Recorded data
=== Section Start ===

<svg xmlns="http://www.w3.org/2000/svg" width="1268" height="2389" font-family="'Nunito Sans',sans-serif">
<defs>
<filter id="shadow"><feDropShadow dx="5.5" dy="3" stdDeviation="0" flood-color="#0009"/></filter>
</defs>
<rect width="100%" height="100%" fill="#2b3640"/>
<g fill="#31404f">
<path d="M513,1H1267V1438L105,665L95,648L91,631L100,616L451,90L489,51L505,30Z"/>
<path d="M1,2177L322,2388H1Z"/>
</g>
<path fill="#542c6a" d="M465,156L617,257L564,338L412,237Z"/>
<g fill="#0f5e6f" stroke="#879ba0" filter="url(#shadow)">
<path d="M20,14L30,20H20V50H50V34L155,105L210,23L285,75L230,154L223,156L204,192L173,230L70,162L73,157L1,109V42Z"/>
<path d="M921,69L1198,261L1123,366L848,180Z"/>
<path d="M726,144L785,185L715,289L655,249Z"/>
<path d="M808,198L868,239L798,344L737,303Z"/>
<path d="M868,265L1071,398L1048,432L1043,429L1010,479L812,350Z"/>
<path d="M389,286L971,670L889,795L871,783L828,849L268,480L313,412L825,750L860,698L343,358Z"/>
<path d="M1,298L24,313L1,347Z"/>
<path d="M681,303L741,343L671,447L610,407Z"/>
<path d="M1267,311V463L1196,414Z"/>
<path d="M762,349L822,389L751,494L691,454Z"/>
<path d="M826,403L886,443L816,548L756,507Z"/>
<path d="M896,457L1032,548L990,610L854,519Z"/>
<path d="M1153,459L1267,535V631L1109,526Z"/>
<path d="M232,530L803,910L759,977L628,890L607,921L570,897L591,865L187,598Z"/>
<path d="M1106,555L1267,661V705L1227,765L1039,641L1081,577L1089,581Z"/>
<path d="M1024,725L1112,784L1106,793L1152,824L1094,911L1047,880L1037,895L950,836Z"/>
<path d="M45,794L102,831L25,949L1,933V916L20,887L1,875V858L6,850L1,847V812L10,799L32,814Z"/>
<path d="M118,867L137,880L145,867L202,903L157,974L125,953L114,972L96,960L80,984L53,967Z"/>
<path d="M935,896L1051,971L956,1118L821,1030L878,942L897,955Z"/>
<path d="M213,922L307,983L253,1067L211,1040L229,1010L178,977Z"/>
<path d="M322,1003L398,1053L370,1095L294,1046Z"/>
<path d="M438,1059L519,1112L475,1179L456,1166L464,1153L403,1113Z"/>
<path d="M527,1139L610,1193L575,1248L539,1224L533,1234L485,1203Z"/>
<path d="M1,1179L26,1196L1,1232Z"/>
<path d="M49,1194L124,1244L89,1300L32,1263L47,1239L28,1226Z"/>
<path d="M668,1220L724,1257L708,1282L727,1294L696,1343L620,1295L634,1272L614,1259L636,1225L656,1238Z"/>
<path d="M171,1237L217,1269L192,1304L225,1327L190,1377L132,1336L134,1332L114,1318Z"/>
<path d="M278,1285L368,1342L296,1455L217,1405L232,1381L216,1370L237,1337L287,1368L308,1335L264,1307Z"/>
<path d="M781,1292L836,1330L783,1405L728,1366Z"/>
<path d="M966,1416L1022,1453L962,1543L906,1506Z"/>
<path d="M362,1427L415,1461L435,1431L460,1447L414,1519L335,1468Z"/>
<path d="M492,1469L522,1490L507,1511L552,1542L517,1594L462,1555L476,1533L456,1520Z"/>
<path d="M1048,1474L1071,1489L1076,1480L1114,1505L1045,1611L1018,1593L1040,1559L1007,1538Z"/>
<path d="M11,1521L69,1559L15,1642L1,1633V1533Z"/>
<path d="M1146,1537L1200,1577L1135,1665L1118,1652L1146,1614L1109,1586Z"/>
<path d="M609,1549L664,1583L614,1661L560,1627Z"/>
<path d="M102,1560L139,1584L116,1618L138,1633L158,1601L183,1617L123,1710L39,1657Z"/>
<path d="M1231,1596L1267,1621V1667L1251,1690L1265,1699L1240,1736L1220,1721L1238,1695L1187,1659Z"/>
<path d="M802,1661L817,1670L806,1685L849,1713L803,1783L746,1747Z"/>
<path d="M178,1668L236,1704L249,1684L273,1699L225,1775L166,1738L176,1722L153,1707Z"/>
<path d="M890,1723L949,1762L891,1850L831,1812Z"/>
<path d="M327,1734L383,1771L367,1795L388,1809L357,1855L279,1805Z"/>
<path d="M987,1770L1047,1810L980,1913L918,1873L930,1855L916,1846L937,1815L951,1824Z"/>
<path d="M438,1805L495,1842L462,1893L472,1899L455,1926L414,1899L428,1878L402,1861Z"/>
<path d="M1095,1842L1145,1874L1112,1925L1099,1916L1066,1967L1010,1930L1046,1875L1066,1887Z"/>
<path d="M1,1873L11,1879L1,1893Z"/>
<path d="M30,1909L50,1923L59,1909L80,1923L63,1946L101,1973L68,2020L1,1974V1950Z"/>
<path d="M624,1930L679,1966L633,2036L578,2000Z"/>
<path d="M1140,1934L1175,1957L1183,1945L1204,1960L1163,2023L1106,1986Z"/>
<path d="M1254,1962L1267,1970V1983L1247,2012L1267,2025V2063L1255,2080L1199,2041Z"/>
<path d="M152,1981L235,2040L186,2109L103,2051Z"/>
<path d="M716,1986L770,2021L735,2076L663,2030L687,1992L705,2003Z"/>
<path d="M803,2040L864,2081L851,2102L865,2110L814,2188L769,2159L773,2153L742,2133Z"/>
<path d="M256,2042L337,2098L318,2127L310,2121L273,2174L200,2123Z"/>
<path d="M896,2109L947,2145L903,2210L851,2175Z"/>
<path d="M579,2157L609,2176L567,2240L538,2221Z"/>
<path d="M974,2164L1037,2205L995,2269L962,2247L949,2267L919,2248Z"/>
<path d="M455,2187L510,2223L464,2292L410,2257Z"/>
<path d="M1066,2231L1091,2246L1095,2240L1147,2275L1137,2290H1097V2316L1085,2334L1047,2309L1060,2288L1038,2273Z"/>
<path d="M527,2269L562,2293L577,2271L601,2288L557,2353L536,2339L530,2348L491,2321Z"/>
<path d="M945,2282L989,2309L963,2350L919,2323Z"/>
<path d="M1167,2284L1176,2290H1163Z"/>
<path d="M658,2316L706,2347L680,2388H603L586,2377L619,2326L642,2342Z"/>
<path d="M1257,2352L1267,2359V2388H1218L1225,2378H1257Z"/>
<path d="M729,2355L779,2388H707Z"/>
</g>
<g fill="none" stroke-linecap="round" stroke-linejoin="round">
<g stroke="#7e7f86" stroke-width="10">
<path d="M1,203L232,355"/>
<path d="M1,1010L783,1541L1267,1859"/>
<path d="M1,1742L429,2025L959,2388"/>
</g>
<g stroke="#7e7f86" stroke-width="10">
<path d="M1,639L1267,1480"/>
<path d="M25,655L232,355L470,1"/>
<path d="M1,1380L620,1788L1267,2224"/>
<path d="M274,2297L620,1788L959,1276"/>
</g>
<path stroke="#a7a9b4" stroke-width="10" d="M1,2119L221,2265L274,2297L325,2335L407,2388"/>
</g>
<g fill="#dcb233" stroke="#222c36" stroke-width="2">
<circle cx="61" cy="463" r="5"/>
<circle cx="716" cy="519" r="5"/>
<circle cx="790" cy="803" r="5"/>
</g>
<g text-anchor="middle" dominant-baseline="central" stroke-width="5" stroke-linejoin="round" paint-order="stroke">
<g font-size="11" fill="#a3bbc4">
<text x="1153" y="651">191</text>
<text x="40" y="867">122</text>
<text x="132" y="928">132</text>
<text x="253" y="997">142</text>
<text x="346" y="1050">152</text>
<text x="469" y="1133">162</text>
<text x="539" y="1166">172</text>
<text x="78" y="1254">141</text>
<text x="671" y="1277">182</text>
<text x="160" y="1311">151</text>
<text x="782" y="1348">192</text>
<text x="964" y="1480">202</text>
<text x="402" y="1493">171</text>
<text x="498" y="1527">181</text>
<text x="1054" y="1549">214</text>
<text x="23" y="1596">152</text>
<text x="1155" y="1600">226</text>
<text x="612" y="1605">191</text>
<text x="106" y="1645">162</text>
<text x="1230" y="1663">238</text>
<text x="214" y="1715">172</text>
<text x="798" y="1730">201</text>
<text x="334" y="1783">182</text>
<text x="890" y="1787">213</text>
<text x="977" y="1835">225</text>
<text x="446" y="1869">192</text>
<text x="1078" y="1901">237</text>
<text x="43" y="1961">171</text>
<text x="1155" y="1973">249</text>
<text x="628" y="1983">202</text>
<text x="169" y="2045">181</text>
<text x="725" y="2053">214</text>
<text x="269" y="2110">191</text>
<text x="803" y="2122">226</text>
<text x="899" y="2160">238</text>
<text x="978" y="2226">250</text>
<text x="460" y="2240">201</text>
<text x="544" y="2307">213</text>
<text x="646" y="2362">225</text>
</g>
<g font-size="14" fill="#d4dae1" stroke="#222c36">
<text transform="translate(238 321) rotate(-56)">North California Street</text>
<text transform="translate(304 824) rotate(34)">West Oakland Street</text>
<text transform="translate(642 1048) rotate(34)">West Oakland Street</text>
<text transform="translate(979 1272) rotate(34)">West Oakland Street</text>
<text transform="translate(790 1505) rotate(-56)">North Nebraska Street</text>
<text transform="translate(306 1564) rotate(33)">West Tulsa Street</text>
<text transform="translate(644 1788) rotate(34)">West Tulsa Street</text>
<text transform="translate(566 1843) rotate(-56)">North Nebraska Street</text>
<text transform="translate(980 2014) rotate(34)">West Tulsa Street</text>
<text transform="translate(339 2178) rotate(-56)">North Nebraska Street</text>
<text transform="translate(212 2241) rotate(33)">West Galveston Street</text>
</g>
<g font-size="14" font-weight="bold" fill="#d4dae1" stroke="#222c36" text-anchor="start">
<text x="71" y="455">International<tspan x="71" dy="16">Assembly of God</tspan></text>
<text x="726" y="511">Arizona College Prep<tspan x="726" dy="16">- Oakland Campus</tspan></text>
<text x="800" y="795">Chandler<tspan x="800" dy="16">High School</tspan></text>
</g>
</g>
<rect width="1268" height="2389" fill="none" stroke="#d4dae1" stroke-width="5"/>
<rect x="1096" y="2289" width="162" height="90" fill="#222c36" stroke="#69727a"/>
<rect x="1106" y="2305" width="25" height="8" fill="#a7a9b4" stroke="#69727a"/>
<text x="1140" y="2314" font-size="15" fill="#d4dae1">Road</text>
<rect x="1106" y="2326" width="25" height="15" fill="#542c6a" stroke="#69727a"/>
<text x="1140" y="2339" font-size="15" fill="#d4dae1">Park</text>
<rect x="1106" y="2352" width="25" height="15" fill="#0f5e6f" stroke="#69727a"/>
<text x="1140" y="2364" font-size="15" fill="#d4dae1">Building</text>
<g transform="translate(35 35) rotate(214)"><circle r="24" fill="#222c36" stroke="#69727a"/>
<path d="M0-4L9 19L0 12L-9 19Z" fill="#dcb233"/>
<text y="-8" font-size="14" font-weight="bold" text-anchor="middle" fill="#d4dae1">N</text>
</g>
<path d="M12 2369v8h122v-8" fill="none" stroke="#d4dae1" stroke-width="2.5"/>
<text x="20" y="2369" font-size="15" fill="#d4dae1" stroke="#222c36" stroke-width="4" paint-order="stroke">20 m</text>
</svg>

=== Section End ===

Task goal
Copy out each line of the records that holds the string "Oakland".

Answer
<text transform="translate(304 824) rotate(34)">West Oakland Street</text>
<text transform="translate(642 1048) rotate(34)">West Oakland Street</text>
<text transform="translate(979 1272) rotate(34)">West Oakland Street</text>
<text x="726" y="511">Arizona College Prep<tspan x="726" dy="16">- Oakland Campus</tspan></text>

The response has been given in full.